Mesele aktardığım gibiydi. Gradilone krizin sürdüğünü, halen Cristalia’nın parasının bloke edildiğini de ekledi.
Büyükelçi ile görüştükten sonra Edgeworth’un hukuk temsilciliğine merak ettiklerimi sordum. Anlattıklarımı teyid etmekle beraber, 1 Ağustos 2017 tarihinde Cenevre Richmond Otel’de yapılan toplantıdan da bahseden bir yanıt aldım. Anlattıklarına göre Bahaeddin Adil, Bensen Safa ve João Cunha Mondial Bank adına toplantıya katılmıştı. Bloke edilen paranın da verileceği söylenmişti.

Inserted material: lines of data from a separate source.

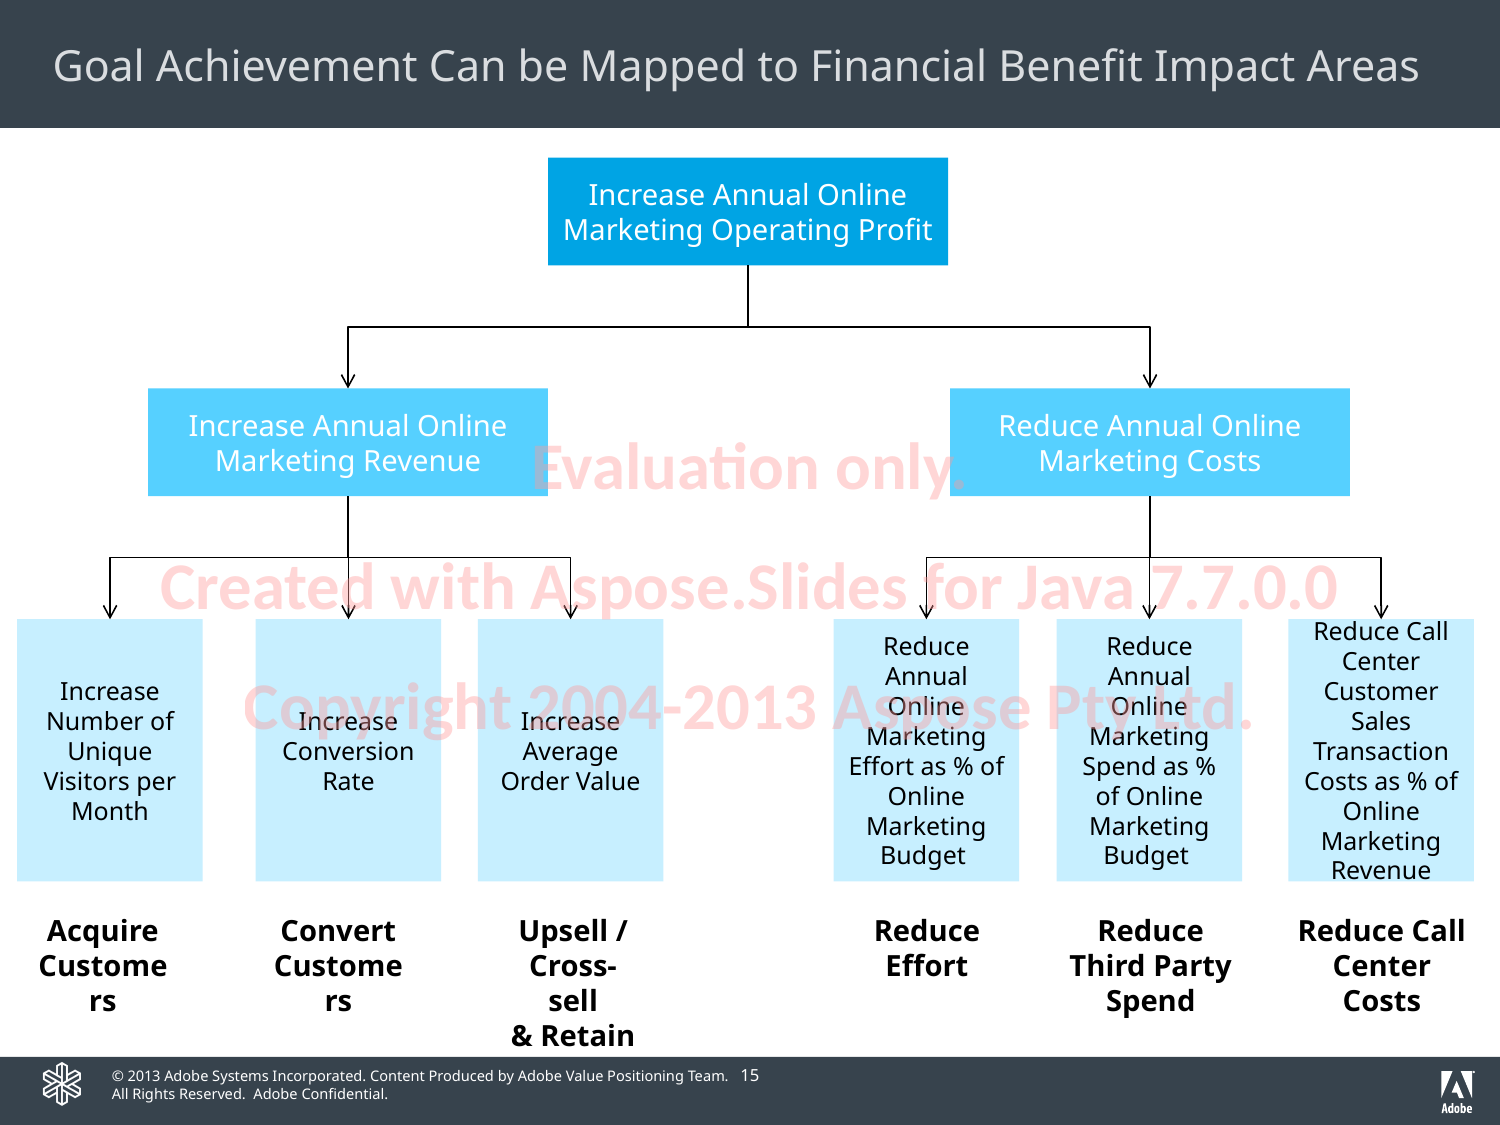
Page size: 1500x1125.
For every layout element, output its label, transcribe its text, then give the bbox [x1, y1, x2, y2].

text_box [1203, 441, 1328, 674]
title Goal Achievement Can be Mapped to Financial Benefit Impact Areas [37, 30, 1463, 98]
picture [32, 1053, 93, 1114]
slide_number 15 [687, 1062, 813, 1091]
text_box Reduce Annual Online Marketing Spend as % of Online Marketing Budget [1055, 750, 1244, 883]
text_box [486, 126, 610, 528]
text_box Acquire Customers [20, 905, 186, 1025]
text_box Reduce Call Center Costs [1282, 905, 1482, 1025]
text_box Increase Annual Online Marketing Operating Profit [619, 156, 877, 267]
text_box Increase Number of Unique Visitors per Month [15, 617, 205, 883]
text_box Reduce Annual Online Marketing Effort as % of Online Marketing Budget [832, 750, 1021, 883]
text_box Reduce Call Center Customer Sales Transaction Costs as % of Online Marketing Revenue [1286, 617, 1476, 883]
text_box Convert Customers [255, 905, 422, 1025]
text_box Increase Average Order Value [476, 750, 665, 883]
text_box Evaluation only. Created with Aspose.Slides for Java 7.7.0.0 Copyright 2004-2013 Aspose Pty Ltd. [145, 375, 1355, 750]
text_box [887, 125, 1011, 529]
text_box Increase Conversion Rate [254, 750, 443, 883]
text_box Reduce Effort [844, 905, 1010, 990]
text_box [167, 438, 291, 677]
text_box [397, 446, 522, 670]
text_box Upsell / Cross-sell & Retain [490, 905, 656, 1060]
text_box Reduce Third Party Spend [1051, 905, 1251, 1025]
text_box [976, 445, 1100, 670]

Ancak ertesi gün verilen sözler yine tutulmamıştı. Açıklamada dikkat çeken bir ayrıntı daha var: “Bu görüşmede Bahaeddin Bey (Şeyh Nazım Kıbrısi’nin oğlu) konunun kamuoyuna duyurulmaması konusunda- ki isteğini dile getirmiştir.”
Belli ki Mondial Bank, konunun basına düşmesini istemiyordu.
İstihbarat raporlarında Şeyh Nazım
Bir detay daha var...
Şeyh Nazım’ın oğlunun, yazımda geçen “MİT ve Genelkurmay Başkanlığı kayıtlarında ‘İngiliz ajanı’ olarak yer alan Şeyh Nazım” ifadesine de itirazı vardı. Bunun için 2000-2003 yılları arasında Londra Silahlı Kuvvetler ve Deniz Askeri Ataşeliği görevini yapan emekli Amiral Türker Ertürk’ü aradım. Ertürk, Şeyh Nazım için “MİT’in hazırladığı istihbarat raporlarında casus olduğu ve İngilizlere çalıştığı yönünde istihbarat vardı. Benim önümden geçti, gözümle gördüm” dedi. Ertürk, Şeyh Nazım’ın “Prens Charles aslında Müslüman” iddiasının da masum olmadığını düşünüyordu. Ona göre Şeyh Nazım, İslam dünyasında İngiliz devleti lehine sempati üretmek için bu yalanı söylemişti. Görevdeyken Şeyh Nazım’ın sohbetine katılanlarla görüştüğünü söyleyen Ertürk, “Bu konuda benim yazdığım bazı raporlar da var” dedi.
Mondial Bank, krizi saklamaya çalışsa da, Türk bankacılık sistemini tehdit eden bir problemle karşı karşıyayız. Nakşibendiliğe yaslanarak büyüyen banka,
VakıfBank gibi Türk bankalarını aracı olarak kullanarak faaliyet yürütüyor. Bu da Türk bankacılık sistemini Zarrab olayındaki gibi tartışılır hale getiriyor. Umarım tarikatların zenginleşmesinin bedelini yine ülkemiz ödemez.